**TASK DESCRIPTION:** In the lighting and GPS links thread below, copy word for word everything from "## Low_Rider (Jan" down to "(Last updated 12/12)".

** Begin SELECTED EXCERPT **

# Post your Lighting, GPS and Computer links!



## Low_Rider (Jan 15, 2004)

I have a huge lighting based FAQ I'm working on, but it won't be finished for a while yet. In the meantime though, I thought it would be a cool idea to maintain a list of lighting and GPS related links. Please feel free to add your own and I'll update this post. :thumbsup:

Dave.

*Lighting Manufacturers:* (Last updated 12/12)

*Ay Up!* - LED

*Blackburn* - LED

*BLT Light Systems* - Halogen, LED

*Bright Star* - HID

*BR Lights* - LED

*Busch & Muller KG* - Halogen, LED and HID lights

*Cat Eye* - Halogen, LED and HID lights

*Cygo Lite* - Halogen, LED and HID lights

*Danolite* - LED

*DiNotte* - LED

*Exposure* - LED

*Headstrong* - Halogen

*HID Technologies* - HID

*Hope Technology* - LED, HID

*Jet Lights* - Halogen, HID

*Knog* - LED

*Laseredge* - Halogen

*Light And Motion* - Halogen, LED and HID lights

*Lume* - HID

*Lumicycle* - Halogen, HID

*Lupine* - Halogen, LED and HID lights

*Marwi* - Halogen, LED and HID lights

*Min Min* - LED

*Night Lightning* - Halogen, LED

*Night Sun* - Halogen, HID

*Nite Hawk* - Halogen, LED

*Nite Rider* - Halogen, LED and HID lights

*Princeton Tec*- Halogen, LED

*Rush* - Halogen, LED and HID lights

*Sigma Sport*- Halogen, LED

*Silva*- Halogen, LED

*Solid Lights* - LED

*Sten Light* - LED

*Supernova Lighting Systems* - Halogen, LED and HID lights

*Topeak* - Halogen, LED and HID lights

*Trail Tech* - HID

*Turbo Cat* - Halogen

*Vicious Power* - LED, HID*GPS Manufacturers:* (Last updated 8/11)

** End SELECTED EXCERPT **
** Begin RECORDS SUPPLIED **

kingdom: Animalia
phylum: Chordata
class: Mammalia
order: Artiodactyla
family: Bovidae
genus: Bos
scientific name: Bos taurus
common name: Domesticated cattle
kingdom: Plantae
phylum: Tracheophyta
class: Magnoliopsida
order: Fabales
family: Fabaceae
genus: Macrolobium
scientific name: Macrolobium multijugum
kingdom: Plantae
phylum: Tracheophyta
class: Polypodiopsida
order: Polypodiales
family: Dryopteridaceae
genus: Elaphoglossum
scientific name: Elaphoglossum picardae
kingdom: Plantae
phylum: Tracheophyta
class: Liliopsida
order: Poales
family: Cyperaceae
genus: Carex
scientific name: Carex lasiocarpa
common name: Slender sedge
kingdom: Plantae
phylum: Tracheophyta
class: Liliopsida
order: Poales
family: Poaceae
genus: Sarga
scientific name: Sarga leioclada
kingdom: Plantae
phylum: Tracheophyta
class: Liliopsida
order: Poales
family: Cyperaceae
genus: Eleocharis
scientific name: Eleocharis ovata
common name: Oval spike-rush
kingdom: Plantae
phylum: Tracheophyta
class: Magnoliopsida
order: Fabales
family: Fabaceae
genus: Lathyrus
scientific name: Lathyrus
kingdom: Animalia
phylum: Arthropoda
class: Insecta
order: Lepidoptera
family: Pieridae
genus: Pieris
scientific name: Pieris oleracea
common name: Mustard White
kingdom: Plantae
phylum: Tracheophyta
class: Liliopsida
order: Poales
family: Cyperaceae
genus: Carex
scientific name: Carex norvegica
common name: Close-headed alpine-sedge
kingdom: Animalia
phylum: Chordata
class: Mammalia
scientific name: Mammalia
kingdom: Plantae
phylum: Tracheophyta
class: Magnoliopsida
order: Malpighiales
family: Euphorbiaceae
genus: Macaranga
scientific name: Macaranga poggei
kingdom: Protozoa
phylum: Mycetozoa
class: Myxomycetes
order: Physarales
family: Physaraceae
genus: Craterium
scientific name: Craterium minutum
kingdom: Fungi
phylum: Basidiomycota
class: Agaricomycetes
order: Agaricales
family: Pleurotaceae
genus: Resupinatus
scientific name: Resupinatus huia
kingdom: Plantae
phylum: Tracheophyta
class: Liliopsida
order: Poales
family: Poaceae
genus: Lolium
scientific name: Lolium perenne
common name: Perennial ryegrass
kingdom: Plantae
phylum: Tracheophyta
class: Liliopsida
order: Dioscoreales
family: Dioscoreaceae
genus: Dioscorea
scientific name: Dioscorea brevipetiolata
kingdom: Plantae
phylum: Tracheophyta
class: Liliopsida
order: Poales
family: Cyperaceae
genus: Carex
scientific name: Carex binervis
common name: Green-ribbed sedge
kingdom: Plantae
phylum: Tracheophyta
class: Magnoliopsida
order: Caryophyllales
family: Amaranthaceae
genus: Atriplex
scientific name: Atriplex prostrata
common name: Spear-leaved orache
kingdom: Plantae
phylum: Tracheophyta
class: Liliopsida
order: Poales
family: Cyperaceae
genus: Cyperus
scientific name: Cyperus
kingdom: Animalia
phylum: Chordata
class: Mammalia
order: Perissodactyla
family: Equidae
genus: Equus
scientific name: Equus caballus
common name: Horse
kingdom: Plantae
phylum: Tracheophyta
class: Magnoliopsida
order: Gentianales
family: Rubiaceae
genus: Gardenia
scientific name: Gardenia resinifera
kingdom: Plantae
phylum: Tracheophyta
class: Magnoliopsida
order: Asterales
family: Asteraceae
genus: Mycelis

** End RECORDS SUPPLIED **

**EXERCISE RESPONSE:**
## Low_Rider (Jan 15, 2004)

I have a huge lighting based FAQ I'm working on, but it won't be finished for a while yet. In the meantime though, I thought it would be a cool idea to maintain a list of lighting and GPS related links. Please feel free to add your own and I'll update this post. :thumbsup:

Dave.

*Lighting Manufacturers:* (Last updated 12/12)